How Insurance Pricing Is Quietly Reshaping the RoRo Trade
After the 2022 PCTC losses, hull and cargo underwriters have moved from "EV surcharge" to outright capacity withdrawal on certain routes. The fleet has to respond.
In 2022 a single PCTC casualty wiped out an estimated $400M+ across hull, cargo, and salvage. Underwriters absorbed it. The 2023–2024 wave was the inflection: capacity providers began declining renewals on EV-heavy trades altogether.
The pricing signal
Operators are now seeing two-tier quotes: a standard rate for ICE-only sailings and a materially higher rate when EV percentages cross thresholds — typically 15–25% of the deck mix. Some routes price beyond what the freight rate can carry.
What underwriters want to see
- Per-vehicle thermal telemetry, time-series, retained.
- A demonstrable detection-to-suppression interval.
- Independent audit of the detection layer (not OEM self-certification).
The carriers that can show all three are starting to negotiate back to flat rates. The ones that cannot are quietly being repriced out of the trade.
Sources
- IUMI — Marine Insurance Loss Reviews, 2023 and 2024 Conference Reports.
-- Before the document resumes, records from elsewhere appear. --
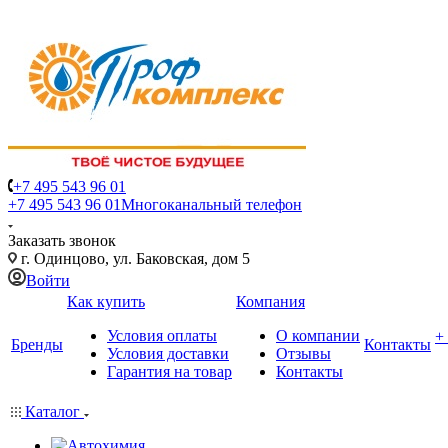
+7 495 543 96 01
+7 495 543 96 01
Многоканальный телефон
Заказать звонок
г. Одинцово, ул. Баковская, дом 5
Войти
Как купить
Компания
Условия оплаты
О компании
+
Бренды
Контакты
Условия доставки
Отзывы
Гарантия на товар
Контакты
Каталог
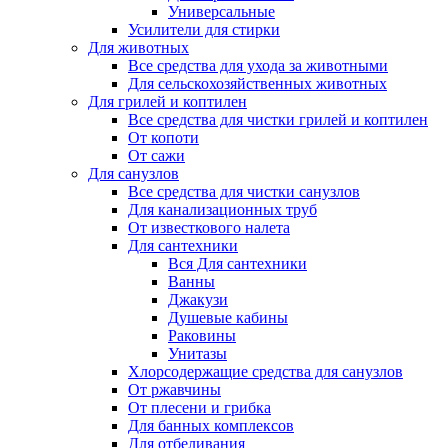
Универсальные
Усилители для стирки
Для животных
Все средства для ухода за животными
Для сельскохозяйственных животных
Для грилей и коптилен
Все средства для чистки грилей и коптилен
От копоти
От сажи
Для санузлов
Все средства для чистки санузлов
Для канализационных труб
От известкового налета
Для сантехники
Вся Для сантехники
Ванны
Джакузи
Душевые кабины
Раковины
Унитазы
Хлорсодержащие средства для санузлов
От ржавчины
От плесени и грибка
Для банных комплексов
Для отбеливания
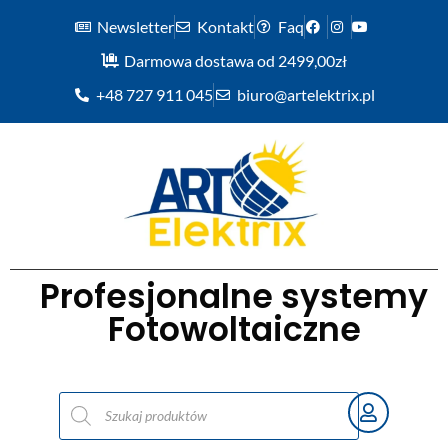
Newsletter
Kontakt
Faq
Darmowa dostawa od 2499,00zł
+48 727 911 045
biuro@artelektrix.pl
Profesjonalne systemy
Fotowoltaiczne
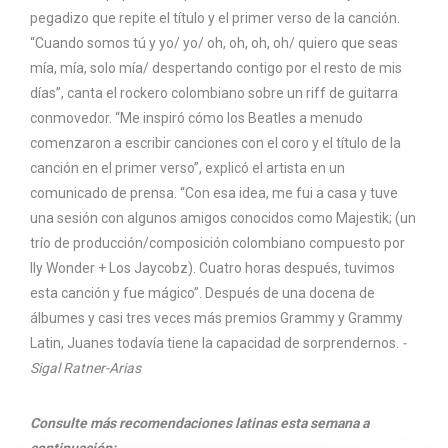
pegadizo que repite el título y el primer verso de la canción.
“Cuando somos tú y yo/ yo/ oh, oh, oh, oh/ quiero que seas
mía, mía, solo mía/ despertando contigo por el resto de mis
días”, canta el rockero colombiano sobre un riff de guitarra
conmovedor. “Me inspiró cómo los Beatles a menudo
comenzaron a escribir canciones con el coro y el título de la
canción en el primer verso”, explicó el artista en un
comunicado de prensa. “Con esa idea, me fui a casa y tuve
una sesión con algunos amigos conocidos como Majestik; (un
trío de producción/composición colombiano compuesto por
Ily Wonder + Los Jaycobz). Cuatro horas después, tuvimos
esta canción y fue mágico”. Después de una docena de
álbumes y casi tres veces más premios Grammy y Grammy
Latin, Juanes todavía tiene la capacidad de sorprendernos.
-
Sigal Ratner-Arias
Consulte más recomendaciones latinas esta semana a
continuación:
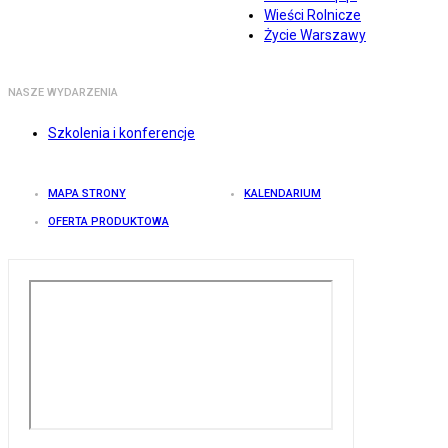
Wieści Rolnicze
Życie Warszawy
NASZE WYDARZENIA
Szkolenia i konferencje
MAPA STRONY
KALENDARIUM
OFERTA PRODUKTOWA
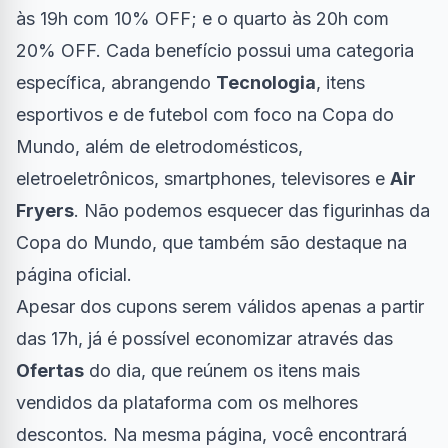
às 19h com 10% OFF; e o quarto às 20h com
20% OFF. Cada benefício possui uma categoria
específica, abrangendo
Tecnologia
, itens
esportivos e de futebol com foco na Copa do
Mundo, além de eletrodomésticos,
eletroeletrônicos, smartphones, televisores e
Air
Fryers
. Não podemos esquecer das figurinhas da
Copa do Mundo, que também são destaque na
página oficial.
Apesar dos cupons serem válidos apenas a partir
das 17h, já é possível economizar através das
Ofertas
do dia, que reúnem os itens mais
vendidos da plataforma com os melhores
descontos. Na mesma página, você encontrará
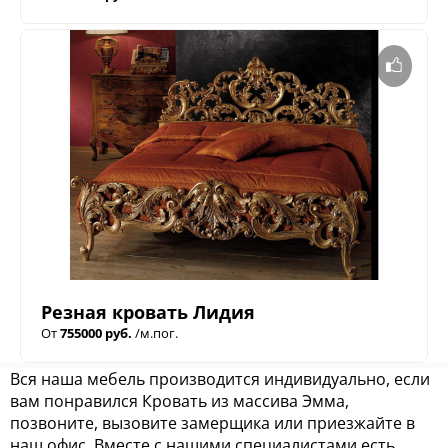
Резная кровать Лидия
От
755000 руб.
/м.пог.
Вся наша мебель производится индивидуально, если
вам понравился Кровать из массива Эмма,
позвоните, вызовите замерщика или приезжайте в
наш офис. Вместе с нашими специалистами есть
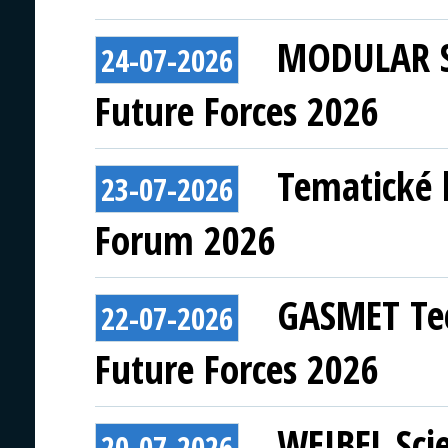
MODULAR S
24-07-2026
Future Forces 2026
Tematické 
23-07-2026
Forum 2026
GASMET Tec
22-07-2026
Future Forces 2026
WEIBEL Scie
20-07-2026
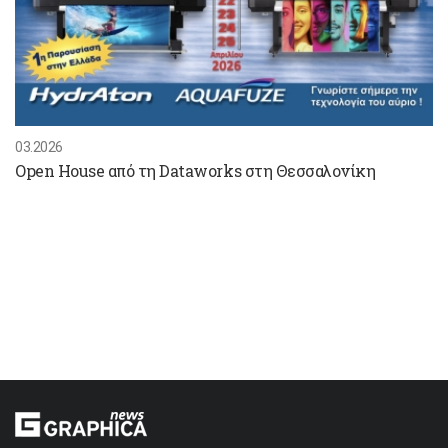
03.2026
Open House από τη Dataworks στη Θεσσαλονίκη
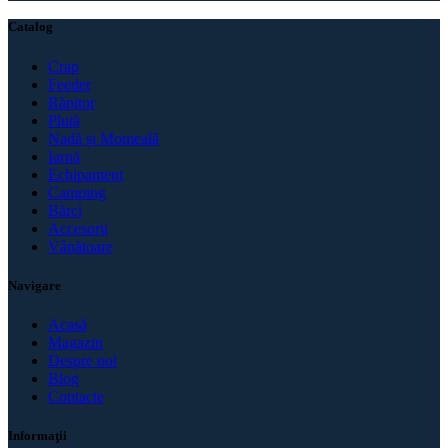
Catalog
Crap
Feeder
Răpitor
Plută
Nadă și Momeală
Iarnă
Echipament
Camping
Bărci
Accesorii
Vânătoare
Navigare
Acasă
Magazin
Despre noi
Blog
Contacte
Informaţii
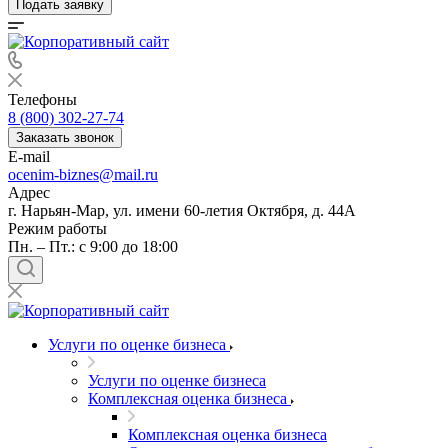
Подать заявку
Телефоны
8 (800) 302-27-74
Заказать звонок
E-mail
ocenim-biznes@mail.ru
Адрес
г. Нарьян-Мар, ул. имени 60-летия Октября, д. 44А
Режим работы
Пн. – Пт.: с 9:00 до 18:00
Услуги по оценке бизнеса
Услуги по оценке бизнеса
Комплексная оценка бизнеса
Комплексная оценка бизнеса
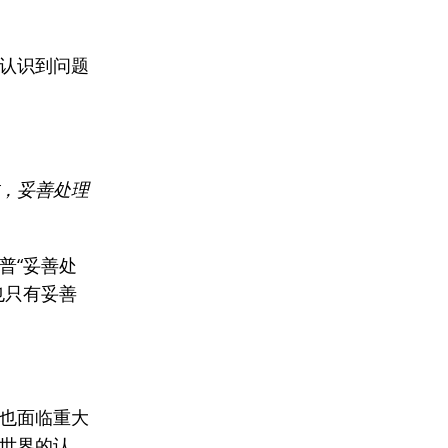
认识到问题
。
，妥善处理
普“妥善处
也只有妥善
也面临重大
世界的认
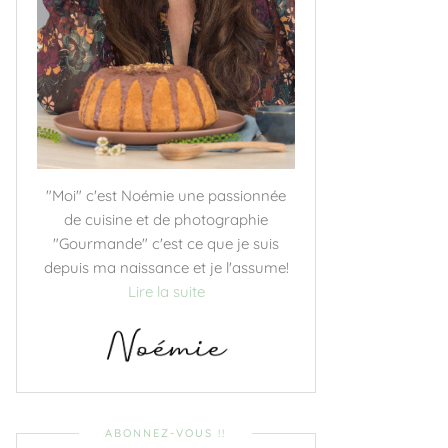
"Moi" c'est Noémie une passionnée
de cuisine et de photographie
"Gourmande" c'est ce que je suis
depuis ma naissance et je l'assume!
Lire la suite
ABONNEZ-VOUS !!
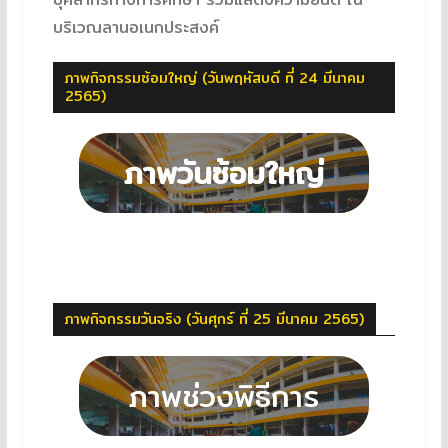
บริเวณลานอเนกประสงค์
ภาพกิจกรรมซ้อมใหญ่ (วันพฤหัสบดี ที่ 24 มีนาคม
2565)
ภาพกิจกรรมวันจริง (วันศุกร์ ที่ 25 มีนาคม 2565)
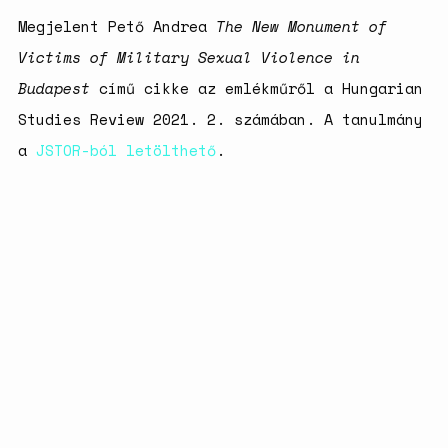
születésszabályozási
Megjelent Pető Andrea
The New Monument of
rendszerre
Victims of Military Sexual Violence in
Bálsój szerelem a málenkij
robot idején
Budapest
című cikke az emlékműről a Hungarian
Studies Review 2021. 2. számában. A tanulmány
a
JSTOR-ból letölthető
.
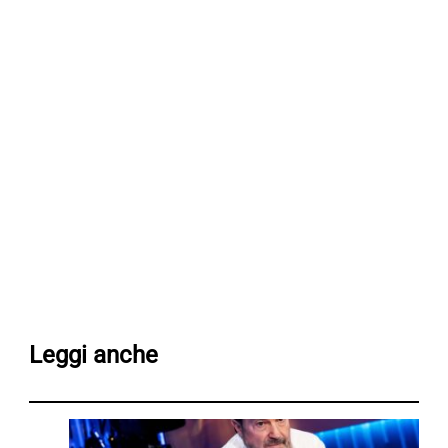
Leggi anche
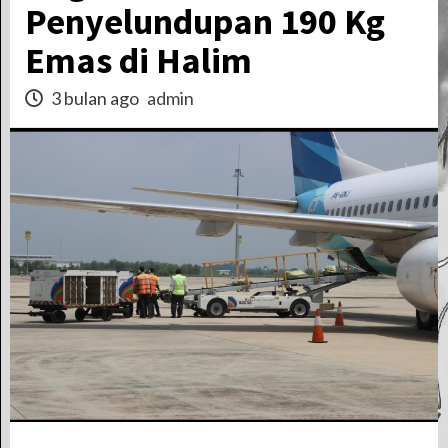
Penyelundupan 190 Kg
Emas di Halim
3 bulan ago
admin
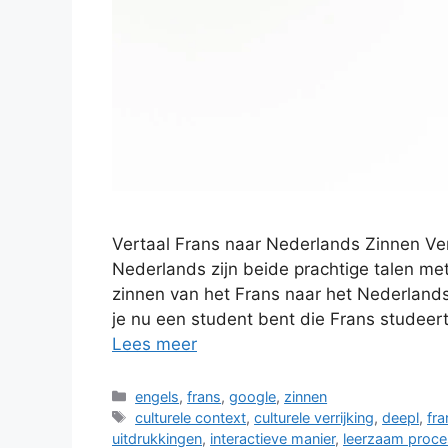
Vertaal Frans naar Nederlands Zinnen Ve
Nederlands zijn beide prachtige talen me
zinnen van het Frans naar het Nederlands
je nu een student bent die Frans studeert,
Lees meer
Categorieën
engels
,
frans
,
google
,
zinnen
Tags
culturele context
,
culturele verrijking
,
deepl
,
fra
uitdrukkingen
,
interactieve manier
,
leerzaam proce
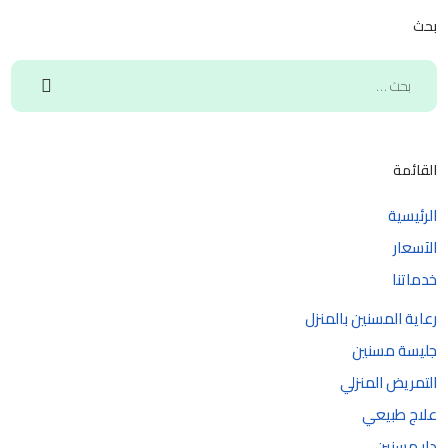
بحث
القائمة
الرئيسية
الآسعار
خدماتنا
رعاية المسنين بالمنزل
جليسة مسنين
التمريض المنزلي
علاج طبيعي
دار مسنين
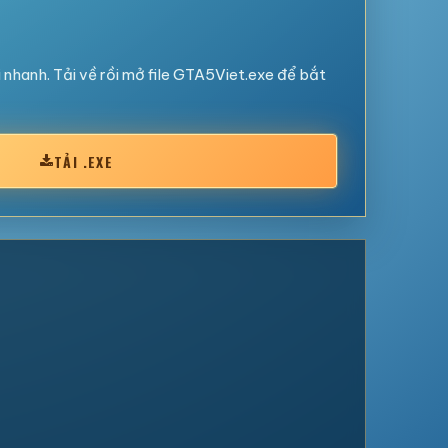
nhanh. Tải về rồi mở file GTA5Viet.exe để bắt
TẢI .EXE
- Allianz Global Corporate & Specialty — "Safety and Shipping Review" 2023 and 2024.
- Lloyd's List — coverage of the MOL Felicity Ace cargo and hull loss (2022–2024).
- TradeWinds — "Car-carrier underwriting under pressure" market reporting (2023–2024).
- Marsh — "Marine Cargo Insurance Market Update 2024."
- [VERIFY: 15–25% EV deck-mix threshold for two-tier quotes — operator/broker-internal range; not in public underwriter circulars.]